LONDON, ONT. -- Within an hour of each other on September 17th, two boat in distress events occurred on Lake Erie.

The first, a pair of kayakers in Port Bruce were rescued by the OPP and the Joint Rescue Task Force. The second event was Reginald Fisher, whose body washed up on shore 2 weeks later.

But, a couple who live on the Lake Erie shore near Rondeau Provincial Park say, he could have, and should have been saved.

“We need help, we have a boat in distress” Jackie Fordham told the OPP operator on the night on September 17th. Her husband Ron was alerted to the boat in distress after walking out onto their patio which comes right up to the waters edge on the north shore of Lake Erie

“I looked across the lake to the east, and saw what appeared to be a boat on fire, I immediately got my wife and she verified there was a boat in peril”

The couple immediately called 911,

"We explained what we were seeing, they at that point in time said that they believed what we were seeing was a boat in distress in Port Bruce” Jackie recalled from 1 of their 4 conversations with a 911 dispatcher. The problem was, Port Bruce is 76 kilometres from the Fordham home across the water.

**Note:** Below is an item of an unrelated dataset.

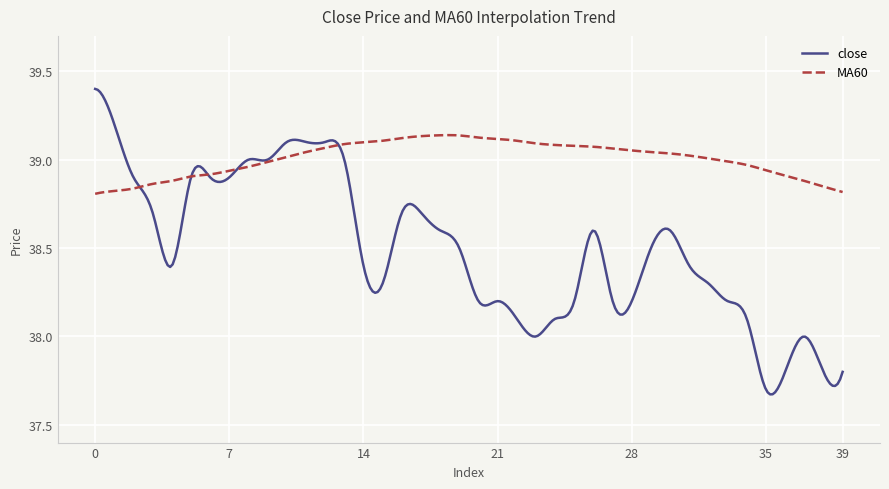

Does the chart display data point markers on the line(s)?

No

“Which is mathematically impossible to see with the naked eye” Ron added, The Fordham’s knew exactly where Reginald Fisher was in distress, using the windmills on the Elgin/Kent County border which light up at night as marker points. They knew the boat wasn’t near Port Bruce and they continued to press the OPP operator to take them seriously over 4 phone calls over a 90 minute span. Counting the distress flares that came from the boat until midnight

“And that was the last flare we saw on the lake that night” Jackie says, it was the last of 6 flares ignited by 77-year-old Fisher, from his 14-foot sailboat."

At one point Ron offered to launch his own vessel, a 29 foot boat. But it isn’t equipped with lighting which would have made it impossible to locate the vessel in the dark on his own

“The Hercules, would have come down from Port Bruce, it would have taken them five minutes, set some flares off, I could have been out there in 20 minutes. I believe that we definitely could have saved this mans life” says Fordham, OPP Acting Staff Sergeant Kerry Schmidt says the incident is under review.

“There were events in general locations that appeared to be one in the same, and again, that is what our review trying to understand to prevent confusion from happening in the future”

The Fordhams say, it shouldn’t have happened in the first place.

“As I play it over in my head, that if it would have been my husband out on the water that night, and I made four calls to 911, and they never responded” says Jackie

“I think it was negligence on 911, OPP, and Coast Guard. I believe the man could have been saved” added Ron

Schmidt says more information will be shared with the public following the completion of the OPP review.